### Action item:
Every entry should be duplicated verbatim, and no picture may appear in the copy.

[Collected data]
=== Begin Enclosure ===
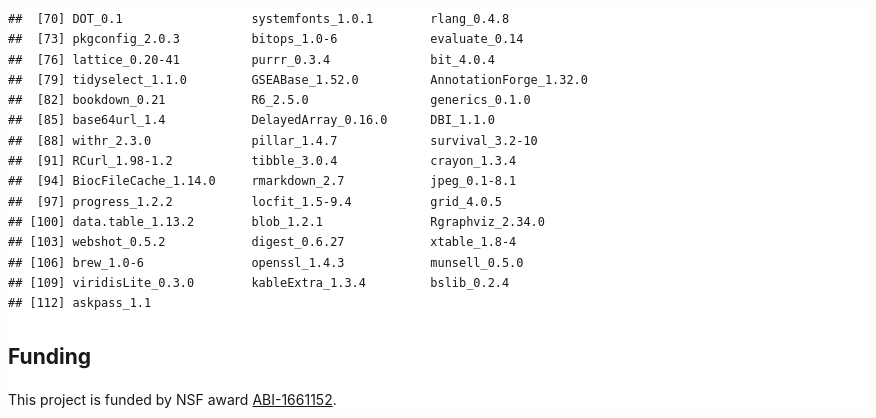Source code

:     ##  [70] DOT_0.1                  systemfonts_1.0.1        rlang_0.4.8             
    ##  [73] pkgconfig_2.0.3          bitops_1.0-6             evaluate_0.14           
    ##  [76] lattice_0.20-41          purrr_0.3.4              bit_4.0.4               
    ##  [79] tidyselect_1.1.0         GSEABase_1.52.0          AnnotationForge_1.32.0  
    ##  [82] bookdown_0.21            R6_2.5.0                 generics_0.1.0          
    ##  [85] base64url_1.4            DelayedArray_0.16.0      DBI_1.1.0               
    ##  [88] withr_2.3.0              pillar_1.4.7             survival_3.2-10         
    ##  [91] RCurl_1.98-1.2           tibble_3.0.4             crayon_1.3.4            
    ##  [94] BiocFileCache_1.14.0     rmarkdown_2.7            jpeg_0.1-8.1            
    ##  [97] progress_1.2.2           locfit_1.5-9.4           grid_4.0.5              
    ## [100] data.table_1.13.2        blob_1.2.1               Rgraphviz_2.34.0        
    ## [103] webshot_0.5.2            digest_0.6.27            xtable_1.8-4            
    ## [106] brew_1.0-6               openssl_1.4.3            munsell_0.5.0           
    ## [109] viridisLite_0.3.0        kableExtra_1.3.4         bslib_0.2.4             
    ## [112] askpass_1.1

## Funding

This project is funded by NSF award [ABI-1661152](https://www.nsf.gov/awardsearch/showAward?AWD_ID=1661152).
=== End Enclosure ===
### Solution to the problem:
Source code

:     ##  [70] DOT_0.1                  systemfonts_1.0.1        rlang_0.4.8             
    ##  [73] pkgconfig_2.0.3          bitops_1.0-6             evaluate_0.14           
    ##  [76] lattice_0.20-41          purrr_0.3.4              bit_4.0.4               
    ##  [79] tidyselect_1.1.0         GSEABase_1.52.0          AnnotationForge_1.32.0  
    ##  [82] bookdown_0.21            R6_2.5.0                 generics_0.1.0          
    ##  [85] base64url_1.4            DelayedArray_0.16.0      DBI_1.1.0               
    ##  [88] withr_2.3.0              pillar_1.4.7             survival_3.2-10         
    ##  [91] RCurl_1.98-1.2           tibble_3.0.4             crayon_1.3.4            
    ##  [94] BiocFileCache_1.14.0     rmarkdown_2.7            jpeg_0.1-8.1            
    ##  [97] progress_1.2.2           locfit_1.5-9.4           grid_4.0.5              
    ## [100] data.table_1.13.2        blob_1.2.1               Rgraphviz_2.34.0        
    ## [103] webshot_0.5.2            digest_0.6.27            xtable_1.8-4            
    ## [106] brew_1.0-6               openssl_1.4.3            munsell_0.5.0           
    ## [109] viridisLite_0.3.0        kableExtra_1.3.4         bslib_0.2.4             
    ## [112] askpass_1.1

## Funding

This project is funded by NSF award [ABI-1661152](https://www.nsf.gov/awardsearch/showAward?AWD_ID=1661152).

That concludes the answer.